Merry terpana mendengarnya. Bosnya baru saja menawarkan makanan untuknya?
"Kenapa malah bengong? Cepat makan! Waktu makan siang sebentar lagi habis," perintah Liam judes.
"I-iya, Pak!" Merry lekas meraih kotak yang satunya. "Makasih, Pak. Saya makan di meja saya saja ya, Pak," ucapnya.
"Makan di sini!" perintah Liam.
"Eh?" Lagi-lagi Merry terkejut dengan ucapan Liam.
Dia menatap wajah bosnya untuk memastikan, tapi tentu saja Liam tidak menatap dirinya. Sehingga untuk menghindari kemarahan bosnya, Merry melakukan apa yang diperintahkan Liam padanya. Dia pun duduk kembali di sofa yang berhadapan dengan Liam dan mulai membuka kotak makan tersebut.
"Selamat makan, Pak," ucap Merry.
Liam tidak membalas, dia hanya sibuk mengunyah makanannya. Suasana berlangsung dalam keheningan. Tidak ada yang berbicara, hanya terdengar suara kunyahan dari mereka berdua. Merry merasa gelisah. Dia tidak terbiasa berada dalam situasi canggung seperti ini.
"Ng, makan siangnya bagaimana, Pak?" tanya Merry memecah keheningan.
"Saat ini saya sedang makan lasagna yang kamu beli dari lantai bawah. Bagaimana rasanya menurutmu?" balas Liam malah memberinya pertanyaan kembali.
"Ng, menurut saya restoran italia di bawah cukup enak, Pak."
"Nah, kamu sudah tahu jawabannya. Jadi untuk apa bertanya?"
Merry meringis, menahan dirinya dari mencubit lengan bosnya. Jawaban Liam tentu saja sangat mengesalkan bukan? Dia kan, hanya berusaha untuk berbasa-basi, mencairkan suasana. Tapi balasan Liam malah menyebalkan. Kalau dia tidak ingat Liam merupakan bosnya, Merry pasti sudah menjitak kepala pria itu.

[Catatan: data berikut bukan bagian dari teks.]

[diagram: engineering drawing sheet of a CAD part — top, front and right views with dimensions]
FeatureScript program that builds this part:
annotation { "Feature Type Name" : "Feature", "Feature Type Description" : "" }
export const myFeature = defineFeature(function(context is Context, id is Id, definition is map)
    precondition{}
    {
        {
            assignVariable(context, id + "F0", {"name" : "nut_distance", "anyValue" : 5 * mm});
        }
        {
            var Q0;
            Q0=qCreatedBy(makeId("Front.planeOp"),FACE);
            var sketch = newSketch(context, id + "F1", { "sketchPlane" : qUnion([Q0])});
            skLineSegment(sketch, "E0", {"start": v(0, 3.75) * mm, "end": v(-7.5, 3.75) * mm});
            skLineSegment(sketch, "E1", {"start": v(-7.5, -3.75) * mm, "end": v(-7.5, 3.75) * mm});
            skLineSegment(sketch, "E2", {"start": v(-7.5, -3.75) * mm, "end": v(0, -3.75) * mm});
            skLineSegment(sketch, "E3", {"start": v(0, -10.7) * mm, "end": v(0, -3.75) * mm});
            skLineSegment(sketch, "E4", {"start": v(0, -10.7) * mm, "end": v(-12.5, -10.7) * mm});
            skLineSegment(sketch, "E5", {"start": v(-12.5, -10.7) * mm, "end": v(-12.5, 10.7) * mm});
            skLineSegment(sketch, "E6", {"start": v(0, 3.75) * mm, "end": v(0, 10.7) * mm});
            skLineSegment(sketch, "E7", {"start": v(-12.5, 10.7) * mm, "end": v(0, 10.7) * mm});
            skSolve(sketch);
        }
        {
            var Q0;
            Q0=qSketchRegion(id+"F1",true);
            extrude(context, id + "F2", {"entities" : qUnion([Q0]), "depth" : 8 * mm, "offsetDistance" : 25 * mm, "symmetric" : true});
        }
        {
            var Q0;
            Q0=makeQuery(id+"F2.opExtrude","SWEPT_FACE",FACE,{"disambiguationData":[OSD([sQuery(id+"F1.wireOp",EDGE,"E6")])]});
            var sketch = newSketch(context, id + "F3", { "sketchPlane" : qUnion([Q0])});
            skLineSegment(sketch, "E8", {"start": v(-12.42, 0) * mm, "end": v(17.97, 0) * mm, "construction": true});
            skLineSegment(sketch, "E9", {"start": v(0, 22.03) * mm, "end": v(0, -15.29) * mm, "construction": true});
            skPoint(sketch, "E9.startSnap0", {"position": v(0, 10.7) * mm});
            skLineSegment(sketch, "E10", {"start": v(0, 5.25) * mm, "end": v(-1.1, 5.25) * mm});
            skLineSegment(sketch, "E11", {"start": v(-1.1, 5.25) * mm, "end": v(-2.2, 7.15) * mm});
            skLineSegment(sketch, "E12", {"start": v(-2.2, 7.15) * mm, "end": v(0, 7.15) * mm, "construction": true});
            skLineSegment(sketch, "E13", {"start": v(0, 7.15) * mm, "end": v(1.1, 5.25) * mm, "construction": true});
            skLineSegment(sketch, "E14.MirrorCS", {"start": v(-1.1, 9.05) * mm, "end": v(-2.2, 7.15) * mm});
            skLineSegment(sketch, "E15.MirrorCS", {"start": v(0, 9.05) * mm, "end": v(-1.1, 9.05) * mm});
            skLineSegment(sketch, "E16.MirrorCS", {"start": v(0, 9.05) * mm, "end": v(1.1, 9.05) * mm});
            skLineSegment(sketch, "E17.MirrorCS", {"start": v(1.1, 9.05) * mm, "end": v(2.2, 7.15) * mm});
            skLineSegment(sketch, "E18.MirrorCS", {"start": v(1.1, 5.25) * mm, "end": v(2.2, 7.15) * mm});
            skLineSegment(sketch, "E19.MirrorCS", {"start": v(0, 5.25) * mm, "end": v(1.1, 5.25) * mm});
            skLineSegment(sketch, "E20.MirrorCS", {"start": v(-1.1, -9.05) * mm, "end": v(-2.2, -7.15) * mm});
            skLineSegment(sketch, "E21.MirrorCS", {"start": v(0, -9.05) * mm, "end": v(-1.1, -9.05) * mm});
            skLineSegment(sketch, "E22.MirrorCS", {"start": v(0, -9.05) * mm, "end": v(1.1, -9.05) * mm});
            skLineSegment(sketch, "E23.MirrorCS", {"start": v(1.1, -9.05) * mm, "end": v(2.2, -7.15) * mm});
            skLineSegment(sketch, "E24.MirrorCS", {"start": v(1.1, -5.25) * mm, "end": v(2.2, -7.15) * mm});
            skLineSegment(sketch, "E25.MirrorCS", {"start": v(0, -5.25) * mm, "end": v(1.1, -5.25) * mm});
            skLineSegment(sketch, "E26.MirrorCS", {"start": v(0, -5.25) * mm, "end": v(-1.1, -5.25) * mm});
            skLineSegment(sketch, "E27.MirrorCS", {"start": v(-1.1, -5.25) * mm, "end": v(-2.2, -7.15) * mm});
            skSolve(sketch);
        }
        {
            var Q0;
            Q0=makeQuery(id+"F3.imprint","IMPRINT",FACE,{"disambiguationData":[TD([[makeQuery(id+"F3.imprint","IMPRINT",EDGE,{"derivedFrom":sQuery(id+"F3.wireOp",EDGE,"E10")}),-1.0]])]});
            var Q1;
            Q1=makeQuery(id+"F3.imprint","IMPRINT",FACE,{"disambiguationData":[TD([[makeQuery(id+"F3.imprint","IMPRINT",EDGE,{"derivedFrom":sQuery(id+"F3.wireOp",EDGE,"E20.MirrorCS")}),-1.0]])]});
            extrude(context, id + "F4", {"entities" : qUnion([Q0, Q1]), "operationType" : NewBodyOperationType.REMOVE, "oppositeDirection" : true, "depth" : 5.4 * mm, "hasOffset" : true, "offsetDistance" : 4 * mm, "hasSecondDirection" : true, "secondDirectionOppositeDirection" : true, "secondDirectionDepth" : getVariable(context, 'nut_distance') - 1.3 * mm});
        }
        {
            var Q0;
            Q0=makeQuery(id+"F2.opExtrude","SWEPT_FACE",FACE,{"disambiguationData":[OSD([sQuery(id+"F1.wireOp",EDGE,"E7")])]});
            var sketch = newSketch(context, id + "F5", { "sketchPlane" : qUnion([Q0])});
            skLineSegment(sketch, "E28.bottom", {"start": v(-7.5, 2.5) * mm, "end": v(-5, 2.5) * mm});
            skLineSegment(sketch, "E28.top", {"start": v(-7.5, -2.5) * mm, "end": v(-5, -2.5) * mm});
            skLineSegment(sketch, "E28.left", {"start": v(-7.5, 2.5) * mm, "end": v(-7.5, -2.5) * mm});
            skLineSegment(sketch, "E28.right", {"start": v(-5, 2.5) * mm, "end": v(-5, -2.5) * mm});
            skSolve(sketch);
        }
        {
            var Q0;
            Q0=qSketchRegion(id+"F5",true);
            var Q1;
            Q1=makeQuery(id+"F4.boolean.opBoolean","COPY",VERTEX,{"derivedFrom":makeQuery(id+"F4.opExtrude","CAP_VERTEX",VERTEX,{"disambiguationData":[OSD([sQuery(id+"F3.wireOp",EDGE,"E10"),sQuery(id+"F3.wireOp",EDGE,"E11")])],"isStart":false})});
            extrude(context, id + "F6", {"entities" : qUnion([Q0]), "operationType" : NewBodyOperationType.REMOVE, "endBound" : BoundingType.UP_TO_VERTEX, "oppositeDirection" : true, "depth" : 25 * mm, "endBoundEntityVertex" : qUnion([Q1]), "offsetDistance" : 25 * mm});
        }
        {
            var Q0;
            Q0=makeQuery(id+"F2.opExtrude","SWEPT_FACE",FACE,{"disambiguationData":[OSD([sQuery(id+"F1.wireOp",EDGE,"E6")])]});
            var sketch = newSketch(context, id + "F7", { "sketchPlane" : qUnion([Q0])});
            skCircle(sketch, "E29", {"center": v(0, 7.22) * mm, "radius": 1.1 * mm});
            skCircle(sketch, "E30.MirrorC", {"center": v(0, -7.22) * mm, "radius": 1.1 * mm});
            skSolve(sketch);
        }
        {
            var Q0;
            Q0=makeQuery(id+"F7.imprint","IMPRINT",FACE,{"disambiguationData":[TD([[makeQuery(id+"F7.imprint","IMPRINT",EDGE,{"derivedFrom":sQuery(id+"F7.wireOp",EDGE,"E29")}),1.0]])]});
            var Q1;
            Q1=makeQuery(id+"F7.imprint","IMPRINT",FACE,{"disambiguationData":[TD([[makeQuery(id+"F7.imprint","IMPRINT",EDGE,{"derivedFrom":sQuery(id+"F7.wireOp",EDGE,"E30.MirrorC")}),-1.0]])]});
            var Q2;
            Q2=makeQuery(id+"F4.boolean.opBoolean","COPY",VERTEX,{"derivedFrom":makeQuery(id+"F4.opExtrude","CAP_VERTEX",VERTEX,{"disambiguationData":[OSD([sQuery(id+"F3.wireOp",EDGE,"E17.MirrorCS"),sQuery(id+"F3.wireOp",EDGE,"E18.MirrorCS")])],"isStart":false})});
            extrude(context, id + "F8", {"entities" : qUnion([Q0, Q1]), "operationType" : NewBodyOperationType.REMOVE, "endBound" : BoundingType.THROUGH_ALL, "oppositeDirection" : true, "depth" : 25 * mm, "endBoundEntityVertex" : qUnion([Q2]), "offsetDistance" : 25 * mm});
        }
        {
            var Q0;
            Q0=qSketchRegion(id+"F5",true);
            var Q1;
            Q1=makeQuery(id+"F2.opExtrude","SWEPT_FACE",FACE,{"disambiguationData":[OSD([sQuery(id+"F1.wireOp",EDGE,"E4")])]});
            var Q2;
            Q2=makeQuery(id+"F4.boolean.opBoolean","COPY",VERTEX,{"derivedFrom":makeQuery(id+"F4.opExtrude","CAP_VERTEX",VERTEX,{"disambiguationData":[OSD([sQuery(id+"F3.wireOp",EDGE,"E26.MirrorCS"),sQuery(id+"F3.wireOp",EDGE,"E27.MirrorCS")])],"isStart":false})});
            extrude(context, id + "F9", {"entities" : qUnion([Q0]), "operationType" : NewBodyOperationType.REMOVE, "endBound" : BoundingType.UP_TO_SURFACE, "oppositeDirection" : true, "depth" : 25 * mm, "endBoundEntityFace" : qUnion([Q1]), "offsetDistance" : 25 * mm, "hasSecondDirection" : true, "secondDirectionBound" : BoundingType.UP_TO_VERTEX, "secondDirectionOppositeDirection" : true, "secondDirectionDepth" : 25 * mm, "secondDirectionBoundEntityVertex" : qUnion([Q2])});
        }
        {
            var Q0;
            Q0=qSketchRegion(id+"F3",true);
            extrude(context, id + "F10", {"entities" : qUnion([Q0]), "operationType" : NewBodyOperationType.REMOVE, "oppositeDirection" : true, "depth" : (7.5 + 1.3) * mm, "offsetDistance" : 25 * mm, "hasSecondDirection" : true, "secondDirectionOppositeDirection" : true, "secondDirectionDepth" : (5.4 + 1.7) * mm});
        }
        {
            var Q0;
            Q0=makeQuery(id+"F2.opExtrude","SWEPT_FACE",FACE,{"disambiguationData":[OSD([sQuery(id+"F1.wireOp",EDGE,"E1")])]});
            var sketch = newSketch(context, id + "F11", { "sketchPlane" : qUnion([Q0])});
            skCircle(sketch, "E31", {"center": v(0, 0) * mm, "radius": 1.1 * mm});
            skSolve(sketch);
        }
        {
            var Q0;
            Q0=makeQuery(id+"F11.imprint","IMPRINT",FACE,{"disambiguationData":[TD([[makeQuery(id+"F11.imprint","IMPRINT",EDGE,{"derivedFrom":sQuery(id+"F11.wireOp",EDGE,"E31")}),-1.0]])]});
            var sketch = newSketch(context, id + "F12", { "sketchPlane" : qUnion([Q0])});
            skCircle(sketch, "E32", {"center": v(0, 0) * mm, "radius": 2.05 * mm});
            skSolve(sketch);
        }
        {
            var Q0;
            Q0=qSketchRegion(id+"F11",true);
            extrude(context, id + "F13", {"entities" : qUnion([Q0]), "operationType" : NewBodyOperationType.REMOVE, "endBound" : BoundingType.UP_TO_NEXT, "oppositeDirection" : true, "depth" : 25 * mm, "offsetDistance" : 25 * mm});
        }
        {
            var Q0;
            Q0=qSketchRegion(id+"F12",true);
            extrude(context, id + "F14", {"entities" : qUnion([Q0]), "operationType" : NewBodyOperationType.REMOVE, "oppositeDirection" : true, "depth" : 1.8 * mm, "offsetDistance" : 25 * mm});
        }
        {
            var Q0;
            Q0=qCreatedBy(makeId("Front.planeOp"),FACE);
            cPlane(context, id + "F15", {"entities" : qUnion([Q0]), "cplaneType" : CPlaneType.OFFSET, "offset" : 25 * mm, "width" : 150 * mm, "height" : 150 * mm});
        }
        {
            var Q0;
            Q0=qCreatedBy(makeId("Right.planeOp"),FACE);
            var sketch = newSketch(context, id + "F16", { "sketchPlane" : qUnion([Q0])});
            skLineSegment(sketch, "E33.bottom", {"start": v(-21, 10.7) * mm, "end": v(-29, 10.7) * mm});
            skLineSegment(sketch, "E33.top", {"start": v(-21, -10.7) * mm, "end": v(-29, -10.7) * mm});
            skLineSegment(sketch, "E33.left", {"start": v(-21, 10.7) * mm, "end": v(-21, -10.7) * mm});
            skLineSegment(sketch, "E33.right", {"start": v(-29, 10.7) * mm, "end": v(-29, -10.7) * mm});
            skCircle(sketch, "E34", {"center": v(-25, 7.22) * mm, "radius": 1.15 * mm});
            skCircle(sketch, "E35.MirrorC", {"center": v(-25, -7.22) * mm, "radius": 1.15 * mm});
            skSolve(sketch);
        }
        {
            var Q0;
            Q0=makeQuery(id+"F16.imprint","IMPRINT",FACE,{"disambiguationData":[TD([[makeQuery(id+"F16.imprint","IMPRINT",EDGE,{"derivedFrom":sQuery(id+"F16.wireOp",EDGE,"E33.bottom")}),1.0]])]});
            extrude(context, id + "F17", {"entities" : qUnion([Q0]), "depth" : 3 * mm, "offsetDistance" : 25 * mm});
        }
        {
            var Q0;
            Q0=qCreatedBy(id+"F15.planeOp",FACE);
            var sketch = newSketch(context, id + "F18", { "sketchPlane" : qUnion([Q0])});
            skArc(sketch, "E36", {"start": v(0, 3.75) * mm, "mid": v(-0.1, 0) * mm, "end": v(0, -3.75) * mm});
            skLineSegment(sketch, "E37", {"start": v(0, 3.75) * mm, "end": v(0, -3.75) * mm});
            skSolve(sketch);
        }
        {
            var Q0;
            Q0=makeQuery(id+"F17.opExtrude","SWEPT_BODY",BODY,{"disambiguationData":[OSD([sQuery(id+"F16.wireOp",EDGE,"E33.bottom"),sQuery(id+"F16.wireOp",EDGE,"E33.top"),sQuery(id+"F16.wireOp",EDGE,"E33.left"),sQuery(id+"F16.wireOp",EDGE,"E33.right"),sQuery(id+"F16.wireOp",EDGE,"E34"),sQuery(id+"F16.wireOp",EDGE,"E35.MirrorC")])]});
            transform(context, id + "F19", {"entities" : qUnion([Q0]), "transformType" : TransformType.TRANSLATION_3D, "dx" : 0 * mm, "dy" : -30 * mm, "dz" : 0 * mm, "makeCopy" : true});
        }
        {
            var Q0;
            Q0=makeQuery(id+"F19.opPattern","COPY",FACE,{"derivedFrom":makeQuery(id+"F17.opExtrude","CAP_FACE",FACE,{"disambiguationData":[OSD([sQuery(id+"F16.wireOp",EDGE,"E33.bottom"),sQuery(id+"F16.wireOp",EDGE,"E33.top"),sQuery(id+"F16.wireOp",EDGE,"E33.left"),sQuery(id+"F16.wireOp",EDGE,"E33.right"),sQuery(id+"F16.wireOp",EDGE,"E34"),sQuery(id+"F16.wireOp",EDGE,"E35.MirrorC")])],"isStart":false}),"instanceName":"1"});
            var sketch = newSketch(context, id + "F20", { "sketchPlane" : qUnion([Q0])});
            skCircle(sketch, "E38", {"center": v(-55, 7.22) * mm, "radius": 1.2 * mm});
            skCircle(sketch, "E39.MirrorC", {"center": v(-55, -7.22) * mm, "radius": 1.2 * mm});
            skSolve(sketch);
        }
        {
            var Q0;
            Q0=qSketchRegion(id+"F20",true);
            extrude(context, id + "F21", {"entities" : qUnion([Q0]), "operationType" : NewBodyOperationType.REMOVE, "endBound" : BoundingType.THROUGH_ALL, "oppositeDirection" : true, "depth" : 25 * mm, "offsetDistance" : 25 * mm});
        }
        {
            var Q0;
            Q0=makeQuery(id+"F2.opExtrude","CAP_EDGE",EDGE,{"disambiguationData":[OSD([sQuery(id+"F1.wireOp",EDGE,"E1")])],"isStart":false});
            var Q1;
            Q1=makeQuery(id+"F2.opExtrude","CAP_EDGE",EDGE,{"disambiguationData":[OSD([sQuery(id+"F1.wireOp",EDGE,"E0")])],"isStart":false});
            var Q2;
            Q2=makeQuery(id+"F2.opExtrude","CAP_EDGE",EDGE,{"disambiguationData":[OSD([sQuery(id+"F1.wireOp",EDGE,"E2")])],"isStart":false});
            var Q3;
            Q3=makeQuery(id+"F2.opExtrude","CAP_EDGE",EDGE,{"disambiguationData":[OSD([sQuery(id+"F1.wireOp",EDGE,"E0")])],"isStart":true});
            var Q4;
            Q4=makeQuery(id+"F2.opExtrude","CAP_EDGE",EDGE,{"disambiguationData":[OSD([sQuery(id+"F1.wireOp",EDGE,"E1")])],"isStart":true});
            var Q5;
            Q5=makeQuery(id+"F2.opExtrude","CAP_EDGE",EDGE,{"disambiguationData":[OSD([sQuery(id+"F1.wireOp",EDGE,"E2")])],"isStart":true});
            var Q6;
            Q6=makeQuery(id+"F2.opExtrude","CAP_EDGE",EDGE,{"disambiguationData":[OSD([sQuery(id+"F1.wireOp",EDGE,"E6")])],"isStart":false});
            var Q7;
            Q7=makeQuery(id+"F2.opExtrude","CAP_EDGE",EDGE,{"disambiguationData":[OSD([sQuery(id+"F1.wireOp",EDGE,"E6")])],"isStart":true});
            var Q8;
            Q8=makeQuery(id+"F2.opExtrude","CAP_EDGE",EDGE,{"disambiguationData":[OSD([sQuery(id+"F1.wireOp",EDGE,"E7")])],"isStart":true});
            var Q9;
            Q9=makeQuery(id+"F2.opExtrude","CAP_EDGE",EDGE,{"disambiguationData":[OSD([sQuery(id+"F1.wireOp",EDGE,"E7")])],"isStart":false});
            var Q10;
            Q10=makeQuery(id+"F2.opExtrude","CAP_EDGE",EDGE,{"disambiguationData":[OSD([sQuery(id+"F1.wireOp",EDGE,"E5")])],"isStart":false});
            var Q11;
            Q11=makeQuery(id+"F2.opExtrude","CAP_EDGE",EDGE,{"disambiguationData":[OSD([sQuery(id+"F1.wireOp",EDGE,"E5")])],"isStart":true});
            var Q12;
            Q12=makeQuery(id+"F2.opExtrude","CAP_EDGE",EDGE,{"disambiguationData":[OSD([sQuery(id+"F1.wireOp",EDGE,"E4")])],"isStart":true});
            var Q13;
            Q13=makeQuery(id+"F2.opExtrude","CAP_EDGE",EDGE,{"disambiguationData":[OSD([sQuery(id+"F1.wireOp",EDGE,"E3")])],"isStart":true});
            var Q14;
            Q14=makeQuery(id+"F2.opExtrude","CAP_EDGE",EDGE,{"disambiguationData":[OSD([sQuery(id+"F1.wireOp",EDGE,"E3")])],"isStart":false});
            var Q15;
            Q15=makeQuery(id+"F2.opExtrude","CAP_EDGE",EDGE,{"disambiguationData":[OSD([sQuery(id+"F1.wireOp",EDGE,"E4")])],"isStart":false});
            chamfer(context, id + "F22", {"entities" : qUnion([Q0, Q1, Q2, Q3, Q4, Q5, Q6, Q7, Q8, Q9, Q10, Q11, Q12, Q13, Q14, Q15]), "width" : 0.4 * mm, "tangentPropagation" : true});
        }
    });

"Maksud saya selera orang kan, berbeda-beda, Pak! Menurut saya enak belum tentu menurut bapak juga enak. Jadi, saya menginginkan adanya feedback dari bapak. Kalau memang bapak kurang suka dengan makan siang yang saya pilihkan, lain kali saya tidak akan membelinya kembali. Tapi kalau bapak menyukainya, di lain waktu mungkin saya akan memesannya kembali untuk bapak." Tapi tentu saja Merry tidak akan menyerah begitu saja.
Liam menghentikan kunyahannya. Untuk pertama kalinya sejak dia makan, matanya menatap wajah Merry. Ekspresinya dingin dan datar, seolah tanpa emosi. Atau sebenarnya saat ini ada emosi yang sedang ditahan olehnya?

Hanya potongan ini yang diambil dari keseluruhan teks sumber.